Take the entries that follow and return exactly the lines from the one holding "bliche, männliche und diverse Personen." through the one holding "26 Evangelische Kirchengemeinde", both included. Nothing else is needed.

## Dataset content:
++++++++++++++++++++

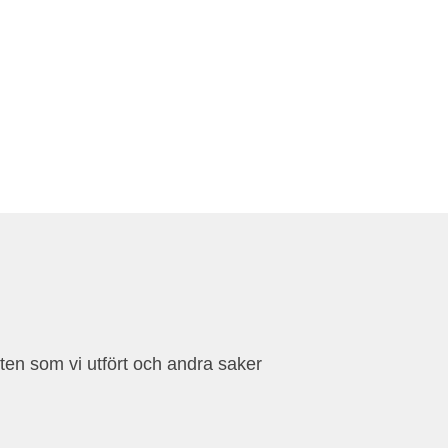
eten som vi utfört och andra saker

++++++++++++++++++++

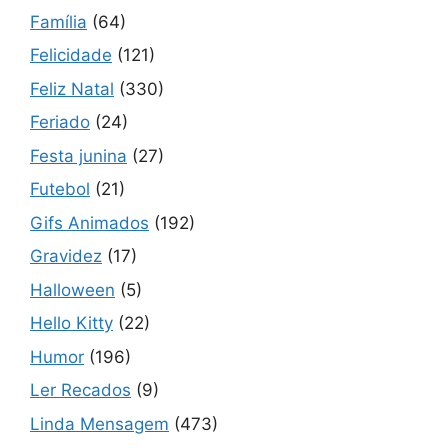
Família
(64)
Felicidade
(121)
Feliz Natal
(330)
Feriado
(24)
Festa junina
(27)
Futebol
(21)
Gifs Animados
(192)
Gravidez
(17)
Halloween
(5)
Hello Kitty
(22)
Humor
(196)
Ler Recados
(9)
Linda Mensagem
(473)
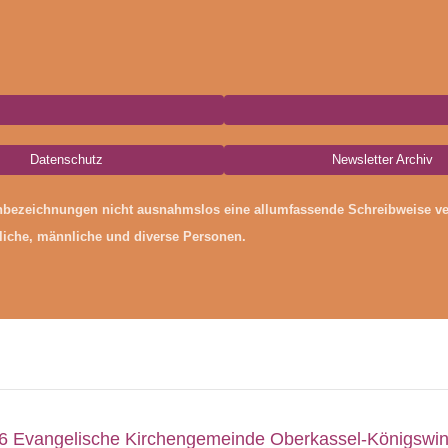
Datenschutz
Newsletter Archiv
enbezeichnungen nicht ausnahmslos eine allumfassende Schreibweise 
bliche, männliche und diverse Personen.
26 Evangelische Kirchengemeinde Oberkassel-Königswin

++++++++++++++++++++

## Exercise result:
bliche, männliche und diverse Personen.
26 Evangelische Kirchengemeinde Oberkassel-Königswin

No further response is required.